2. Israel mengalami ketimpangan secara
demografi melawan pertumbuhan warga Arab. Hal ini nyata menimbulkan
rasialisme terhadap warga Israel dari keturunan Arab dan terhadap warga
Palestina. Israel akan berubah, seperti nasib Afrika Selatan pada masa
rasialisme Apartheid. Pada akhirnya legalitas Israel akan tercerabut dan
mereka akan dimusuhi. Fenomena ini sekarang sudah muncul secara
internasional. Meski dukungan terhadap Yahudi di Amerika begitu kuat,
mayoritas negara dunia tidak sepakat dalam hal ini. Apalagi jika
strategi politik Arab menyerukan solusi satu negara dan bukan dua negara
dalam menyelesaikan masalah konflik Palestina Israel.
3. Dunia semakin sadar tentang apa yang
terjadi di Timur Tengah. Ini artinya tekanan masyarakat internasional
terhadap pemerintah-pemerintahan mereka akan semakin kuat agar memiliki
politik tegas terhadap Israel. Di Israel sendiri mulai ada sejumlah
organisasi swasta mendukung aksi anti Israel dan melakukan aksi
internasional melawan cara-cara Israel menghancurkan rumah warga
Palestina dan pengusiran mereka. Dengan berangsurnya kemajuan ekonomi
Negara-negara Timur Tengah, perimbangan dan bargaining
perdagangan dengan sejumlah Negara akan mulai memaksa negara lain untuk
mendukung kepentingan Arab. Secara otomatis Israel akan tercekik. Resesi
ekonomi global menjadi jalan pembukanya.
4. Menurunnya jumlah militer Israel sebab
jumlah kelompok usia tua militer Israel semakin tinggi. Di samping
naiknya jumlah kelompok Yahudi ekstrem “harayadam” yang menolak
bergabung dalam militer Israel. Sekarang ini, persentase mereka sudah
menapai 9 persen dari warga Israel. Perang yang dilakukan Israel akan
menimbulkan kerugian nyawa yang tidak terkira.
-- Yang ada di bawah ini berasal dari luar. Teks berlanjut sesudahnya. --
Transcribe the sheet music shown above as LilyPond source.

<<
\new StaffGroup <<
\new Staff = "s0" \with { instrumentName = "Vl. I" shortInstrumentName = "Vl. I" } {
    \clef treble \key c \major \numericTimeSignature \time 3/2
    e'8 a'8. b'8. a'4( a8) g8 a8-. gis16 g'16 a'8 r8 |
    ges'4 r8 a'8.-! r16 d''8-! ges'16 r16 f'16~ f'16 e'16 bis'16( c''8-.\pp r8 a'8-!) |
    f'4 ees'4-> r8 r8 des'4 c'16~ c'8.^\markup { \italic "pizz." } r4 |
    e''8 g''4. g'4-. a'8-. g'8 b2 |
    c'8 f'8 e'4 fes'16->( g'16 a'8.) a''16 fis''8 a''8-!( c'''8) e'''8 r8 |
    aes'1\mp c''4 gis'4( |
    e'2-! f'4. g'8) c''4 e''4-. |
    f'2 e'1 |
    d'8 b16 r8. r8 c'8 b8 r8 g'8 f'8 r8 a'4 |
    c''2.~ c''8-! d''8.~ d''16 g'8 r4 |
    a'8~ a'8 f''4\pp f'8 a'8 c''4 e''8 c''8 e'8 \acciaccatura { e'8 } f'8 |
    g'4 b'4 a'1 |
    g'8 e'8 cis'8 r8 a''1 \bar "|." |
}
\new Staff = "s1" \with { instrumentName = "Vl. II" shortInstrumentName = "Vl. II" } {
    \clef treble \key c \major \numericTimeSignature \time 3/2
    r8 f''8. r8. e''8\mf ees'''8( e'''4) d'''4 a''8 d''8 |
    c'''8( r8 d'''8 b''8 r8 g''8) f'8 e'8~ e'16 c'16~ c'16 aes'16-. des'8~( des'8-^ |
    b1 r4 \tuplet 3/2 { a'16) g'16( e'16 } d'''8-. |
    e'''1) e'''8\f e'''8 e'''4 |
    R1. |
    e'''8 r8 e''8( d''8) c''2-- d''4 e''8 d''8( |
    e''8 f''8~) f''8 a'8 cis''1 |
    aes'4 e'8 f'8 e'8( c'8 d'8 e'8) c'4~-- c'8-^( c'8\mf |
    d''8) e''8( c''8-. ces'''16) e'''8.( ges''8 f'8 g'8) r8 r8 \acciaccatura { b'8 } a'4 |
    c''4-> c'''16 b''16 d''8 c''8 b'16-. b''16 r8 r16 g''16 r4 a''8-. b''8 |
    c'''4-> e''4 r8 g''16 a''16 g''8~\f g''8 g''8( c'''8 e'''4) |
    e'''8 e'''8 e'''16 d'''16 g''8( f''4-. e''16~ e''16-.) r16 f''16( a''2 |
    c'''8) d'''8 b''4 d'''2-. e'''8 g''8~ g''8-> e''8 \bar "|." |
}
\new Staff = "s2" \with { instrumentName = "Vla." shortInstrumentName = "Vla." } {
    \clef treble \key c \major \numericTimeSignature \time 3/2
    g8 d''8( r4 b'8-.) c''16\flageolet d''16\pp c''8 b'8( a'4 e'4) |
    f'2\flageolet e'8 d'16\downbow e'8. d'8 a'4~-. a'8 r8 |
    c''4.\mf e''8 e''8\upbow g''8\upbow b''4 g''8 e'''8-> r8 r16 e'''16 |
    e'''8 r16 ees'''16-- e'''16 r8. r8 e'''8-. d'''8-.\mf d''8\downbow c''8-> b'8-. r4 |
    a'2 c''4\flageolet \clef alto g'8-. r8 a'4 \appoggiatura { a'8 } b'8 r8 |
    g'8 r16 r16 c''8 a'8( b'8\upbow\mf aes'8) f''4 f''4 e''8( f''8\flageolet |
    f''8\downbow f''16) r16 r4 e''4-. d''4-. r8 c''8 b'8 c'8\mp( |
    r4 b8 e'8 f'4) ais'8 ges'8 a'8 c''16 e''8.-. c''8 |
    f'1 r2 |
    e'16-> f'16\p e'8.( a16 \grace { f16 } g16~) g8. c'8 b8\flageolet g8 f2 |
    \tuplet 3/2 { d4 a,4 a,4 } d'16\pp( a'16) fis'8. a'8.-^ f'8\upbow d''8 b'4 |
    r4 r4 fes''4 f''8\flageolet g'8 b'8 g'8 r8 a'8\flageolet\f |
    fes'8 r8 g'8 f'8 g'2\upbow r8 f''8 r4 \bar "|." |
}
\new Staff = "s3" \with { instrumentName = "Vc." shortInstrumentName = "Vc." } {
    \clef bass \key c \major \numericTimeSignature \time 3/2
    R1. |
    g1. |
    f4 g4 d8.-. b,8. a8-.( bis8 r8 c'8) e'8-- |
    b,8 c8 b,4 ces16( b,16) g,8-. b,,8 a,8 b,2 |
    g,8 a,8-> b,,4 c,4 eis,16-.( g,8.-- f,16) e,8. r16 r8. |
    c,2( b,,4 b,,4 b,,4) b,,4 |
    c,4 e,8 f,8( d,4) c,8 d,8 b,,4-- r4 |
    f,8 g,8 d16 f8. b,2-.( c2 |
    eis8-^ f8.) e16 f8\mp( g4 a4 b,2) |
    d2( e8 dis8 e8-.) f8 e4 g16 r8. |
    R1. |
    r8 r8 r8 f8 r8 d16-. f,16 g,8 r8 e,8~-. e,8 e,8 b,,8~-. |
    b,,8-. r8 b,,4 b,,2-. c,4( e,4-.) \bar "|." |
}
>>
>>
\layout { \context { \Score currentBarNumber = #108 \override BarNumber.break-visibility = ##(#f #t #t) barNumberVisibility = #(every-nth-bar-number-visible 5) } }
Sementara bangsa
Palestina, seperti yang sudah-sudah dan telah dibuktikan, akan selalu
bisa bertahan dalam kondisi seperti ini.
5. Israel mengalami masalah sosial dan
politik internal yang krusial. Perpecahan antara Kadima dan Likud akan
terus berlanjut. Kadima, sebagai pemenang pemilu 2009 tidak mendapatkan
pembagian yang adil dari sisi ekonomi dan kekuasaan. Tawaran dari
Benjamin Netanyahu (ketua Likud) ditolak mentah-mentah oleh Tzipi Livni
(Kadima). Kondisi ini akan berlangsung lama dan akan menjadi api dalam
sekam bagi Israel.
6. Kelas terpelajar sekuler dari Barat
mereka eksodus balik. Sehingga di Israel hanya akan tersisa kelompok
akstrem dalam politik dan agama. Perseteruan dua kelompok ini sangat
panas sebab satu sama lain mengkafirkan.
7. Ekstremis dan fanatisme kelompok di Israel akan saling menghabisi. Ini barangkali yang digambarkan dalam Al-Quran “kalian kira mereka berkumpul tapi hati mereka terpecah.”